In 1905, President Theodore Roosevelt was making a determined effort to end the Russo-Japanese War.  He not only valued peace on the Pacific Rim, but also sought an ongoing, special relationship with the Japanese that would guarantee the security of America’s new territorial acquisition, the Philippines.  If he could help negotiate the end of the war, he would have it.  As in all important diplomatic efforts, its success depended greatly on discretion.  He chose his closest ally and Secretary of War William Howard Taft for the mission to Tokyo.  And he cloaked the mission in secrecy by announcing an important fact-finding mission to the Philippines.  Tokyo would be only one of several national capitals that would be quickly visited on the side.  The Philippines, America’s newly-won territory, was the focus.  And to offer one more diversionary factor, he decided to send along his famous daughter, Alice.  It would turn out to be a stroke of genius. 

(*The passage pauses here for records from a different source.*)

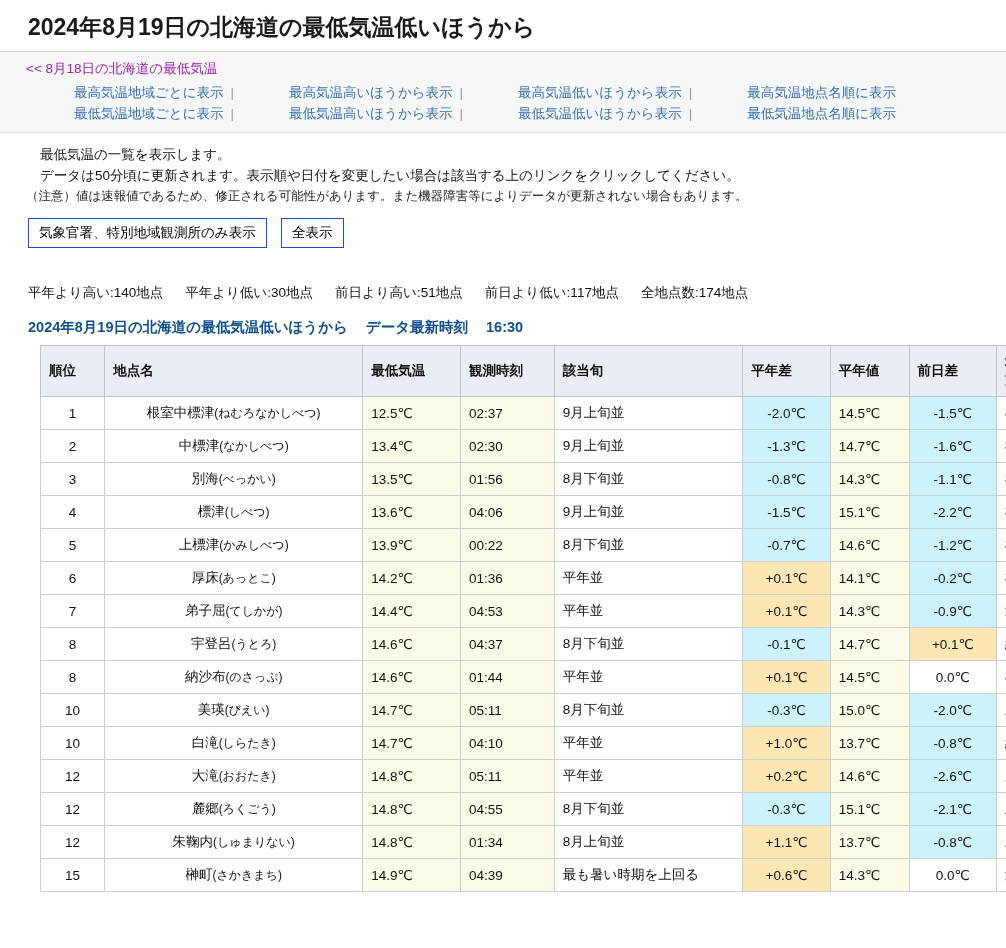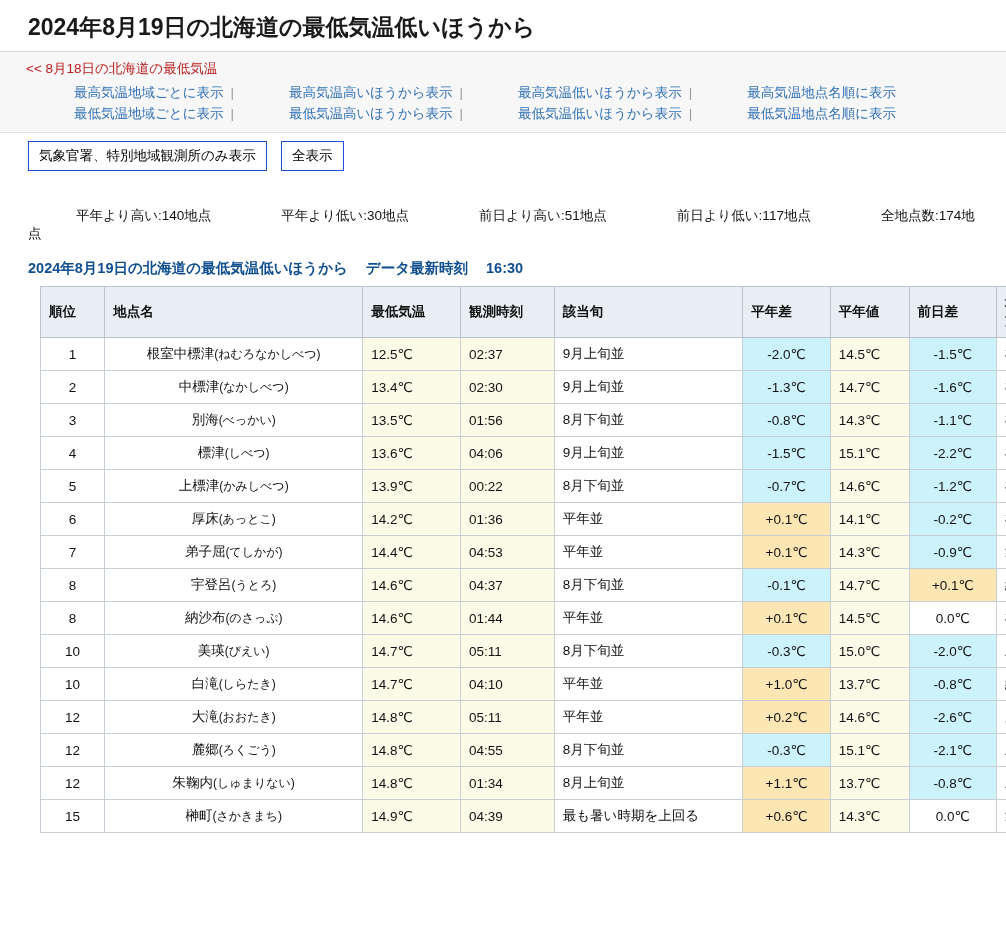--- a/index.html
+++ b/index.html
@@ -27,21 +27,21 @@
     border-bottom: 1px solid #d9d9d9;
     margin: 0 0 0 0;
   }
   .navblock {
     padding: 8px 0 6px 26px;
     background: #f7f7f7;
     border-bottom: 1px solid #e2e2e2;
   }
   .prevlink {
     font-size: 13.5px;
-    color: #b91c1c;
+    color: #a21caf;
     margin-bottom: 6px;
     display: block;
     text-decoration: none;
   }
   .navrow {
     font-size: 13.5px;
     color: #4a4a4a;
     margin: 3px 0;
     white-space: nowrap;
   }
@@ -77,21 +77,21 @@
     color: #000;
     margin-right: 10px;
     cursor: pointer;
     font-family: "Liberation Sans", sans-serif;
   }
   .summary {
     padding: 36px 0 0 28px;
     font-size: 13.5px;
     color: #111;
   }
-  .summary span { margin-right: 22px; margin-left: 48px; }
+  .summary span { margin-right: 22px; }
   .tbl-title {
     padding: 16px 0 8px 28px;
     font-size: 14.5px;
     font-weight: bold;
     color: #0f4f8f;
   }
   .tbl-title .spacer { display: inline-block; width: 18px; }
   .tblwrap {
     padding: 0 0 0 40px;
   }
@@ -144,20 +144,25 @@
   <div class="navblock">
     <a href="#" class="prevlink">&lt;&lt; 8月18日の北海道の最低気温</a>
     <div class="navrow">
       <a href="#">最高気温地域ごとに表示</a><span class="navsep">|</span><a href="#">最高気温高いほうから表示</a><span class="navsep">|</span><a href="#">最高気温低いほうから表示</a><span class="navsep">|</span><a href="#">最高気温地点名順に表示</a>
     </div>
     <div class="navrow">
       <a href="#">最低気温地域ごとに表示</a><span class="navsep">|</span><a href="#">最低気温高いほうから表示</a><span class="navsep">|</span><a href="#">最低気温低いほうから表示</a><span class="navsep">|</span><a href="#">最低気温地点名順に表示</a>
     </div>
   </div>
 
+  <div class="notes">
+    <div class="indent">最低気温の一覧を表示します。</div>
+    <div class="indent">データは50分頃に更新されます。表示順や日付を変更したい場合は該当する上のリンクをクリックしてください。</div>
+    <div class="small">（注意）値は速報値であるため、修正される可能性があります。また機器障害等によりデータが更新されない場合もあります。</div>
+  </div>
 
   <div class="btnrow">
     <button class="btn">気象官署、特別地域観測所のみ表示</button>
     <button class="btn">全表示</button>
   </div>
 
   <div class="summary">
     <span>平年より高い:140地点</span><span>平年より低い:30地点</span><span>前日より高い:51地点</span><span>前日より低い:117地点</span><span>全地点数:174地点</span>
   </div>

During the first years of the Roosevelt Administration presidential daughter, Alice, mesmerized the American people.  Conservative matrons were shocked by her public smoking, fast cars (which she herself drove), and open flirtations with the opposite sex, often in public, sans chaperone.  And yet she was so popular that most preachers dared not rebuke her from their pulpits.  Conventions and politicians clamored to have her in attendance. She was toasted at the Mardi Gras in New Orleans, the Chicago Horse Show and the St. Louis World’s Fair.  The head usher of the White House later wrote that she had a party every night of her stay in the executive mansion.  A French journalist predicted that if she kept up the pace, she would collapse.  

The president’s gambit worked.  Alice Roosevelt was the number one story on the Taft diplomatic junket to the Far East.  Alice stole the show so completely that even history has been fooled.  Even if the true purpose of the mission had leaked it is doubtful that it would have moved the president’s daughter off the front pages.  She jumped fully clothed into the ship’s swimming pool, talked Hawaiian hula dancers into doing their real, more erotic, version of the dance, and smoked quaint pipes of Japanese tobacco.  When she became bored at Philippine banquets she furtively created paths of food, luring the insidious ants to the leg of the banquet table which was soon swarming with the invaders.   



Her encounter with the Empress Dowager of China was as frightening and colorful as a scene out of an Indiana Jones movie.  Apparently growing jealous of her own interpreter’s ability to talk freely to her famous guest and perhaps sensing in Alice another strong woman, the Empress ordered her interpreter to prostrate himself on the pain of death and to keep his forehead touching the ground throughout the audience. Alice was duly impressed and amused. 

There was another reason the president wanted his daughter onboard the ship to the Philippines.  He wanted to give her a “breathing spell,” a chance to get away from the young men besieging the White House.  It was an idea reminiscent of President and Mrs. Grant who thirty years before had sent daughter Nellie to Europe lest she fall for one of her Washington suitors and marry too young.  And it would have the same result. 

Thirty-five-year-old Ohio Congressman Nicholas Longworth had been one of the many Washington men pursuing Alice.  He was older, bald, but rich and a saucy raconteur. As a member of the Foreign Affairs Committee he wrangled a place on the Taft Philippines junket, giving him the chance to pursue Alice without competition.  And Alice, restless as she was, fearful of even a moment of boredom, eventually found time on the long cruise for Nick Longworth.  By the time the mission returned to America the romance was on.

Before the trip was over, Alice Roosevelt had successfully exported her brand to the world.  So pressing were the crowds and so elaborate the growing entourage trailing her that falling behind Alice could mean getting shut out of the party altogether. Mrs. Taft, wife of the Secretary of War and a future First Lady had to talk her way back into a hotel by saying her husband was traveling with Miss Roosevelt!  

It had long ceased being a diplomatic mission led by an American cabinet member.  It was now the Alice Lee Roosevelt road show. A touring German prince gave her a bracelet, a South Pacific native king proposed that she join his harem and everywhere she went she was feted and presented with beautiful gifts.  Teasing relatives and friends back home referred to her as “Alice in plunderland.”